November 19, 2021

Court: Rape shield law doesn't protect child victim from testifying about past abuse - Iowa Capital Dispatch

Iowa’s rape shield law cannot be used to protect a 10-year-old victim from cross-examination about her past relationship with a second abuser, the Iowa Supreme Court has ruled. (Photo courtesy of Iowa Judicial Branch)

Iowa’s rape shield law cannot be used to protect a 10-year-old victim from cross-examination about her past relationship with a second abuser, the Iowa Supreme Court has ruled.

The court said while Iowa’s rape shield law prevents defense lawyers from questioning rape victims about past sexual experience, a Sioux County case provides an exception to that prohibition because it resulted in the defendant losing his right to confront witnesses against him.

The case involves a young girl who, between 2016 and 2018, was 8 to 10 years old when she was allegedly sexually abused, separately and independently, by two individuals: a 60-year-old relative, Michael Montgomery, and the teenage son of her mother’s live-in boyfriend.

Court records indicate that in May 2018, the girl told a school guidance counselor of the alleged abuse by both individuals, and the matter was reported to the Iowa Department of Human Services and to police.

The teenage boy admitted the conduct and was charged with sexual abuse as part of a delinquency proceeding. In a videotaped police interview, Montgomery admitted only to unintentional sexual contact with the girl, and when a friend later confronted him, he allegedly said he “didn’t do anything that (she) didn’t initiate first.”

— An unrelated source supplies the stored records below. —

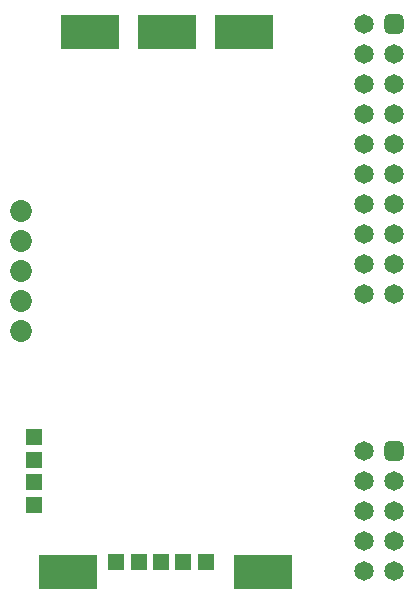
<source format=gts>
%TF.GenerationSoftware,KiCad,Pcbnew,8.0.6*%
%TF.CreationDate,2024-11-04T19:51:36+01:00*%
%TF.ProjectId,Motor_Driver_carrier_board,4d6f746f-725f-4447-9269-7665725f6361,rev?*%
%TF.SameCoordinates,Original*%
%TF.FileFunction,Soldermask,Top*%
%TF.FilePolarity,Negative*%
%FSLAX46Y46*%
G04 Gerber Fmt 4.6, Leading zero omitted, Abs format (unit mm)*
G04 Created by KiCad (PCBNEW 8.0.6) date 2024-11-04 19:51:36*
%MOMM*%
%LPD*%
G01*
G04 APERTURE LIST*
G04 Aperture macros list*
%AMRoundRect*
0 Rectangle with rounded corners*
0 $1 Rounding radius*
0 $2 $3 $4 $5 $6 $7 $8 $9 X,Y pos of 4 corners*
0 Add a 4 corners polygon primitive as box body*
4,1,4,$2,$3,$4,$5,$6,$7,$8,$9,$2,$3,0*
0 Add four circle primitives for the rounded corners*
1,1,$1+$1,$2,$3*
1,1,$1+$1,$4,$5*
1,1,$1+$1,$6,$7*
1,1,$1+$1,$8,$9*
0 Add four rect primitives between the rounded corners*
20,1,$1+$1,$2,$3,$4,$5,0*
20,1,$1+$1,$4,$5,$6,$7,0*
20,1,$1+$1,$6,$7,$8,$9,0*
20,1,$1+$1,$8,$9,$2,$3,0*%
G04 Aperture macros list end*
%ADD10R,5.000000X3.000000*%
%ADD11C,1.853200*%
%ADD12R,1.400000X1.400000*%
%ADD13RoundRect,0.412500X0.412500X-0.412500X0.412500X0.412500X-0.412500X0.412500X-0.412500X-0.412500X0*%
%ADD14C,1.650000*%
G04 APERTURE END LIST*
D10*
%TO.C,OUT1*%
X127675000Y-46950000D03*
%TD*%
D11*
%TO.C,J3*%
X121800000Y-62120000D03*
X121800000Y-64660000D03*
X121800000Y-67200000D03*
X121800000Y-69740000D03*
X121800000Y-72280000D03*
%TD*%
D12*
%TO.C,5V*%
X129875000Y-91875000D03*
%TD*%
%TO.C,GND*%
X137475000Y-91875000D03*
%TD*%
D10*
%TO.C,+24V*%
X142300000Y-92700000D03*
%TD*%
%TO.C,-24V*%
X125800000Y-92700000D03*
%TD*%
%TO.C,OUT3*%
X140675000Y-46950000D03*
%TD*%
%TO.C,OUT2*%
X134175000Y-46950000D03*
%TD*%
D12*
%TO.C,PWM*%
X135575000Y-91875000D03*
%TD*%
D13*
%TO.C,P2*%
X153375000Y-46350000D03*
D14*
X150835000Y-46350000D03*
X153375000Y-48890000D03*
X150835000Y-48890000D03*
X153375000Y-51430000D03*
X150835000Y-51430000D03*
X153375000Y-53970000D03*
X150835000Y-53970000D03*
X153375000Y-56510000D03*
X150835000Y-56510000D03*
X153375000Y-59050000D03*
X150835000Y-59050000D03*
X153375000Y-61590000D03*
X150835000Y-61590000D03*
X153375000Y-64130000D03*
X150835000Y-64130000D03*
X153375000Y-66670000D03*
X150835000Y-66670000D03*
X153375000Y-69210000D03*
X150835000Y-69210000D03*
D13*
X153375000Y-82450000D03*
D14*
X150835000Y-82450000D03*
X153375000Y-84990000D03*
X150835000Y-84990000D03*
X153375000Y-87530000D03*
X150835000Y-87530000D03*
X153375000Y-90070000D03*
X150835000Y-90070000D03*
X153375000Y-92610000D03*
X150835000Y-92610000D03*
%TD*%
D12*
%TO.C,SWDIO*%
X122900000Y-81300000D03*
%TD*%
%TO.C,TX*%
X131775000Y-91875000D03*
%TD*%
%TO.C,GND*%
X122900000Y-87000000D03*
%TD*%
%TO.C,SWCLK*%
X122900000Y-83200000D03*
%TD*%
%TO.C,+3.3V*%
X122900000Y-85100000D03*
%TD*%
%TO.C,RX*%
X133675000Y-91875000D03*
%TD*%
M02*

</source>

Montgomery was charged with sexual abuse in the second degree and lascivious acts with a child.

Before trial, Montgomery’s lawyer argued that under an exception to Iowa’s rape shield law, he should be permitted to present evidence of the victim’s sexual abuse by the teenager, arguing that it demonstrated the girl may have made up the allegations against him to protect the teenager.

The trial court disagreed and excluded the evidence, ruling the probative value of the evidence did not outweigh the danger of unfair prejudice in the case.

Prosecutors then called the boy as a witness to testify that the girl had told him of Montgomery’s abuse. No mention was made of the boy’s own sexual abuse of the girl, and Montgomery’s lawyer was barred from raising the issue during cross-examination of him and other trial witnesses.

The jury found Montgomery guilty of sexual abuse in the second degree and not guilty of lascivious acts with a child. He was sentenced to 25 years in prison with a mandatory minimum of 17 years.

Montgomery appealed, arguing, among other things, that the district court erred in relying on Iowa’s rape shield law to exclude evidence of sexual abuse by the teenager who testified against him.

The Iowa Court of Appeals sided with prosecutors on that issue and the case then went to the Iowa Supreme Court, which agreed with Montgomery as to the rape shield law.

“The defendant should have been allowed to cross-examine (the victim) and the teenager about their relationship as a source of her age-inappropriate sexual knowledge and their bias or motive to testify against the defendant,” the Iowa Supreme Court ruled. “Excluding that evidence violated the defendant’s rights under the confrontation and due-process clauses.”

In its review of the case, the justices said the purpose of Iowa’s rape shield law is to protect the privacy of victims and limit evidence of their other sexual behavior, but that the law can be trumped by a defendant’s rights to confront adverse witnesses at trial.

The court noted that the victim’s testimony made clear she possessed a certain level of sexual knowledge unusual for a girl her age and that evidence of abuse by the teenager would have rebutted any inference that this knowledge could only have come from Montgomery.

“We conclude Montgomery should have been allowed to introduce evidence of (the teenager’s) contemporaneous, similar abuse to explain (the victim’s) age-inappropriate knowledge, and thereby rebut the inference that Montgomery’s abuse was the source of her knowledge,” the court ruled. “Excluding evidence of (the teenager’s) abuse presented a misleadingly incomplete picture to the jury.”

“Montgomery should have been allowed to cross-examine” both the victim and her teenage abuser about their “sexual relationship,” the court added, vacating the Iowa Court of Appeals decision on the rape shield issue, reversing the district court’s judgment, and remanding the case for a new trial.